Autonomous boats could move people and goods

Imagine a fleet of autonomous boats that come together to build bridges, flotillas, or people-movers. That is MIT’s “Roboat.”

Tetris-like autonomous boats have a mind of their own. These shape-shifting, floating platforms could come together to build bridges, taxi people across a river, or create a party platform.

The idea builds on the overland travel technique of “platooning,” where a human-driven car leads a caravan of following robocars. But unlike land vehicles, vessels on the water aren’t restricted by narrow roads — so platooning can flex from a single chain of ships to several Tetris-like geometric shapes.

“You could create on demand whatever is needed to shift human activities to the water,” roboticist Daniela Rus told IEEE Spectrum. Rus is the director at MIT’s Computer Science and Artificial Intelligence Laboratory (CSAIL).

You could create on demand whatever is needed to shift human activities to the water.

Daniela Rus

Five years ago, CSAIL launched a project to explore autonomous boats with “Roboat I.” Today, Roboat II is being tested on Boston’s Charles River and the canals of Amsterdam. Roboat II successfully navigated Amsterdam’s canals for three hours, returning to its origin within seven inches.

The vessel is a two-meter-long floating platform — a bit smaller than an elevator —  that drives itself and can carry passengers around the cities’ waterways. Multiple boats working together could create bridges or floating platforms by connecting the flotilla together. 

The team recently revealed the latest iteration of Roboat, calling it “Covid-friendly” because an entire fleet could maintain social distancing between passengers — each person or couple having their own platform.

Much like Uber or Lyft, Roboat II’s software can generate an optimal route to pick up a person, assign it to the nearest boat, and use LiDAR and GPS sensors to evade obstacles in its way.

“Roboat II navigates autonomously using algorithms similar to those used by self-driving cars, but now adapted for water,” Rus said. “We’re developing fleets of Roboats that can deliver people and goods, and connect with other Roboats to form a range of autonomous platforms to enable water activities.”

As useful as driverless water taxis are, that last part, about robot boats flocking together into platforms, may unlock truly unique opportunities.

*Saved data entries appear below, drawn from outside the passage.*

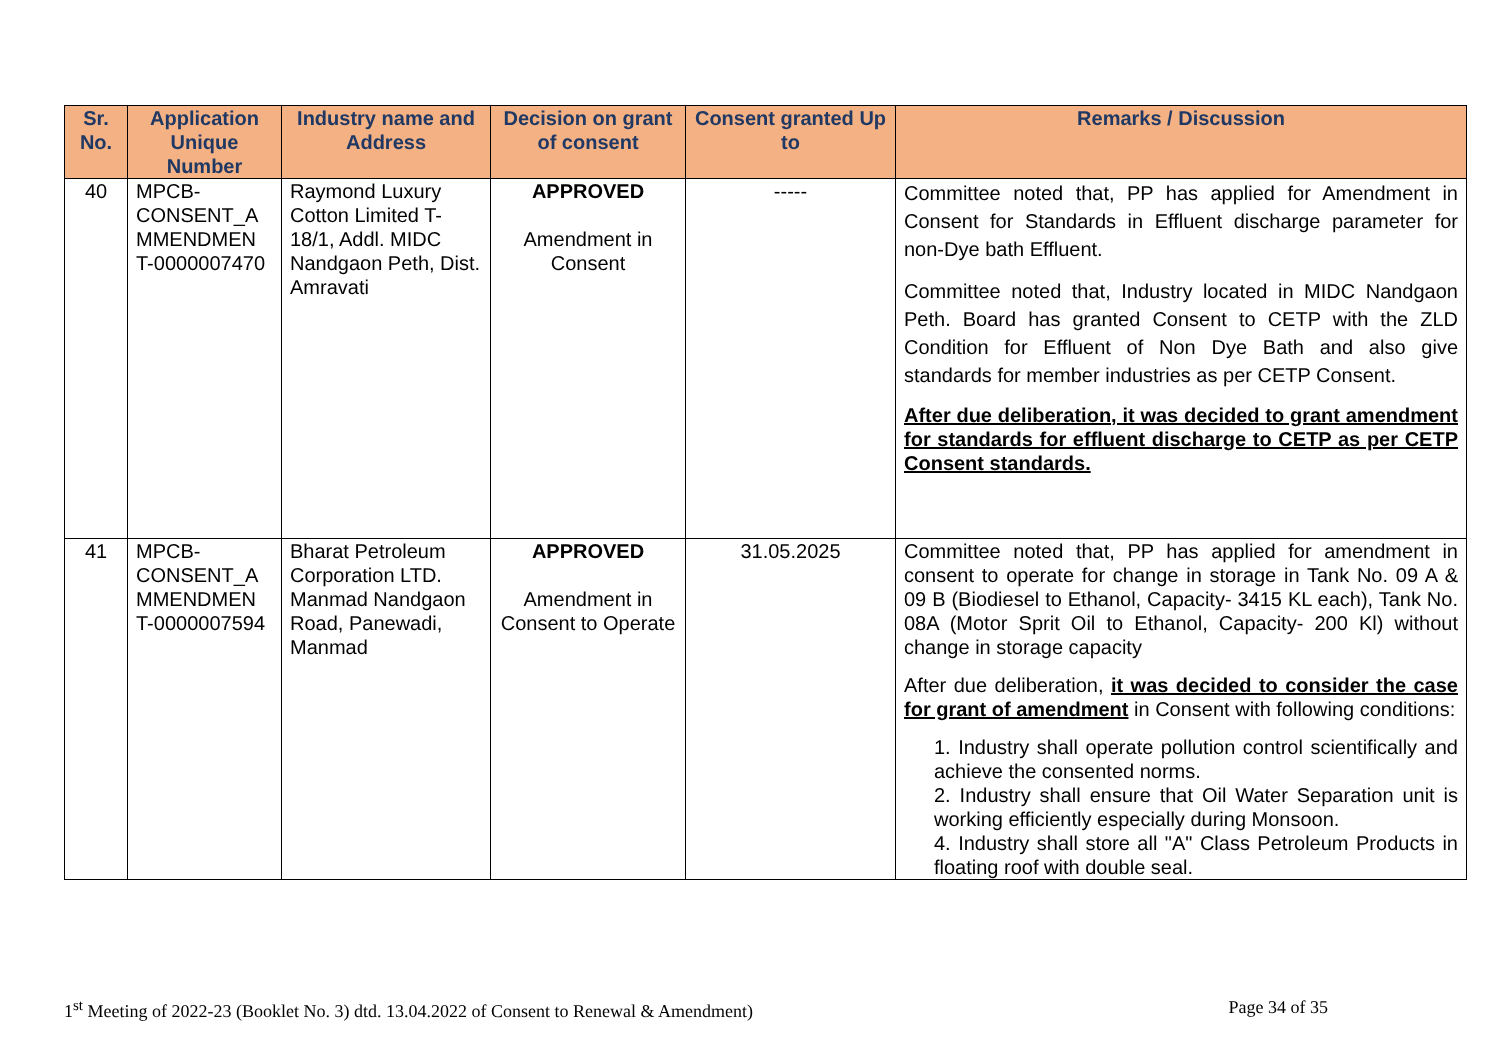| Sr. No. | Application Unique Number | Industry name and Address | Decision on grant of consent | Consent granted Up to | Remarks / Discussion |
| --- | --- | --- | --- | --- | --- |
| 40 | MPCB-CONSENT_A MMENDMEN T-0000007470 | Raymond Luxury Cotton Limited T-18/1, Addl. MIDC Nandgaon Peth, Dist. Amravati | APPROVED Amendment in Consent | ----- | Committee noted that, PP has applied for Amendment in Consent for Standards in Effluent discharge parameter for non-Dye bath Effluent. Committee noted that, Industry located in MIDC Nandgaon Peth. Board has granted Consent to CETP with the ZLD Condition for Effluent of Non Dye Bath and also give standards for member industries as per CETP Consent. After due deliberation, it was decided to grant amendment for standards for effluent discharge to CETP as per CETP Consent standards. |
| 41 | MPCB-CONSENT_A MMENDMEN T-0000007594 | Bharat Petroleum Corporation LTD. Manmad Nandgaon Road, Panewadi, Manmad | APPROVED Amendment in Consent to Operate | 31.05.2025 | Committee noted that, PP has applied for amendment in consent to operate for change in storage in Tank No. 09 A & 09 B (Biodiesel to Ethanol, Capacity- 3415 KL each), Tank No. 08A (Motor Sprit Oil to Ethanol, Capacity- 200 Kl) without change in storage capacity After due deliberation, it was decided to consider the case for grant of amendment in Consent with following conditions: 1. Industry shall operate pollution control scientifically and achieve the consented norms. 2. Industry shall ensure that Oil Water Separation unit is working efficiently especially during Monsoon. 4. Industry shall store all "A" Class Petroleum Products in floating roof with double seal. |
1<sup>st</sup> Meeting of 2022-23 (Booklet No. 3) dtd. 13.04.2022 of Consent to Renewal & Amendment) Page 34 of 35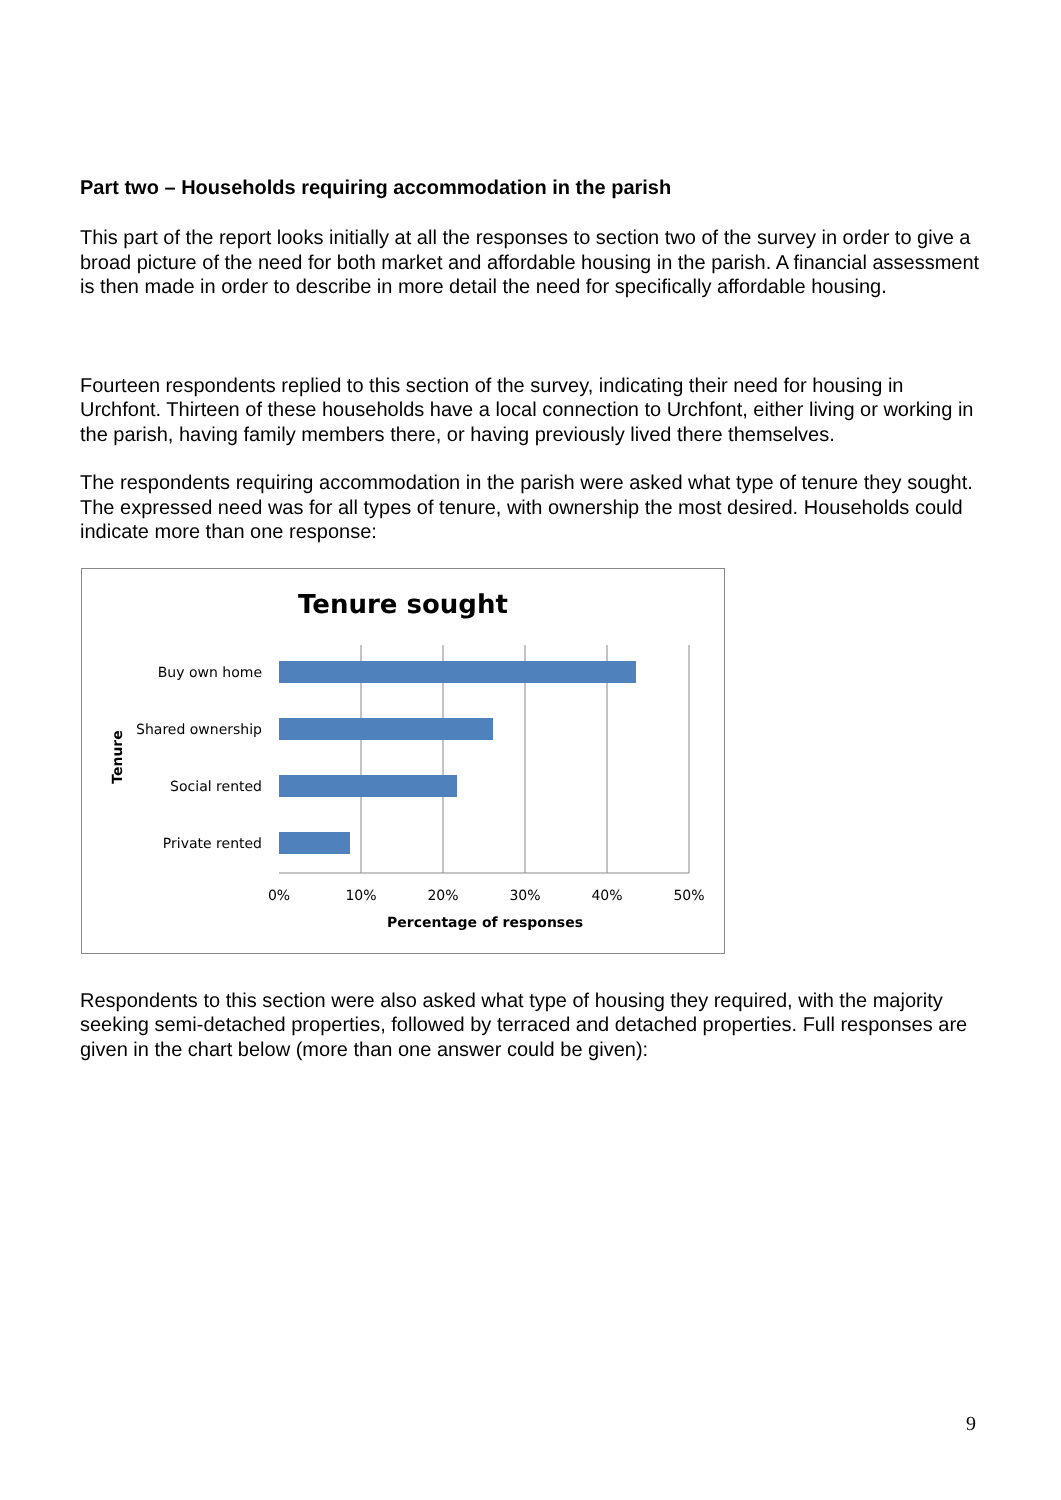Part two – Households requiring accommodation in the parish
This part of the report looks initially at all the responses to section two of the survey in order to give a broad picture of the need for both market and affordable housing in the parish. A financial assessment is then made in order to describe in more detail the need for specifically affordable housing.
Fourteen respondents replied to this section of the survey, indicating their need for housing in Urchfont. Thirteen of these households have a local connection to Urchfont, either living or working in the parish, having family members there, or having previously lived there themselves.
The respondents requiring accommodation in the parish were asked what type of tenure they sought. The expressed need was for all types of tenure, with ownership the most desired. Households could indicate more than one response:
Tenure sought
Buy own home
Shared ownership
Social rented
Private rented
0%
10%
20%
30%
40%
50%
Percentage of responses
Tenure
Respondents to this section were also asked what type of housing they required, with the majority seeking semi-detached properties, followed by terraced and detached properties. Full responses are given in the chart below (more than one answer could be given):
9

Wei Wang, Rus’s collaborator, led a separate team to design a way for the autonomous boats to coordinate. He imagines the fleet boats like a colony of ants, where the all-knowing queen leads the rest of the ants to the destination. The fleet’s collective behavior, like a flock of birds or fireflies, comes from the robots interacting with each other and their environment. 

“In order to be really accurate and to get situational awareness you have to put a rich set of sensors on every single node in the system — every single boat,” Rus told IEEE Spectrum. “With the leader-follower arrangement you don’t have to have that. If you have a large swarm of vehicles, do they all need to be endowed with all the sensors?”

The team next wants to use machine learning to estimate the robot’s parameters. And they hope to explore adaptive controllers that let the combined, Tetris-like platform be dynamically changed as items get loaded onto it.

Eventually, the autonomous boats have to leave the protected canal waters and hit the high seas to see how they fare in unpredictable tides and currents.